» **WHAT IS EXPECTED**: Please retype the entries exactly as they stand, leaving out any pictures.

SUPPLIED RECORDS: Begin

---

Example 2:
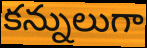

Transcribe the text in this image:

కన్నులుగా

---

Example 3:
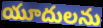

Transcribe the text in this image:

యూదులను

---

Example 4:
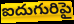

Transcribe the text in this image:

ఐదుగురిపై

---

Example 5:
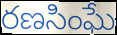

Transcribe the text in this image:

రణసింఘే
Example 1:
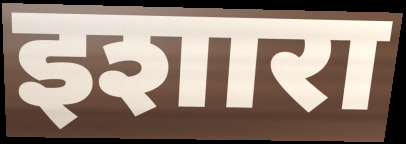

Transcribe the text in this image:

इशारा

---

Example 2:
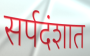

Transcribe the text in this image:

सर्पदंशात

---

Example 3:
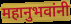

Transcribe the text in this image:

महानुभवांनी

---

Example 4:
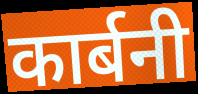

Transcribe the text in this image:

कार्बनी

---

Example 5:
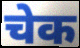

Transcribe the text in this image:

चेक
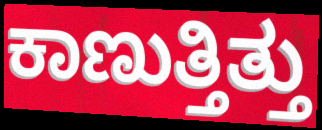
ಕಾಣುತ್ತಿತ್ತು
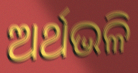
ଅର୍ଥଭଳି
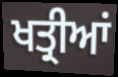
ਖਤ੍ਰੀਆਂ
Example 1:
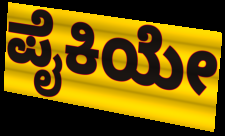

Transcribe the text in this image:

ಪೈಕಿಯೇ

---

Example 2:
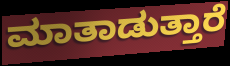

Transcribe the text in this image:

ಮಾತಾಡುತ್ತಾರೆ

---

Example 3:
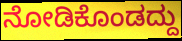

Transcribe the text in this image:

SUPPLIED RECORDS: End

» **OUTPUT**:
---

Example 2:

Transcribe the text in this image:

కన్నులుగా

---

Example 3:

Transcribe the text in this image:

యూదులను

---

Example 4:

Transcribe the text in this image:

ఐదుగురిపై

---

Example 5:

Transcribe the text in this image:

రణసింఘే
Example 1:

Transcribe the text in this image:

इशारा

---

Example 2:

Transcribe the text in this image:

सर्पदंशात

---

Example 3:

Transcribe the text in this image:

महानुभवांनी

---

Example 4:

Transcribe the text in this image:

कार्बनी

---

Example 5:

Transcribe the text in this image:

चेक
ಕಾಣುತ್ತಿತ್ತು
ଅର୍ଥଭଳି
ਖਤ੍ਰੀਆਂ
Example 1:

Transcribe the text in this image:

ಪೈಕಿಯೇ

---

Example 2:

Transcribe the text in this image:

ಮಾತಾಡುತ್ತಾರೆ

---

Example 3:

Transcribe the text in this image:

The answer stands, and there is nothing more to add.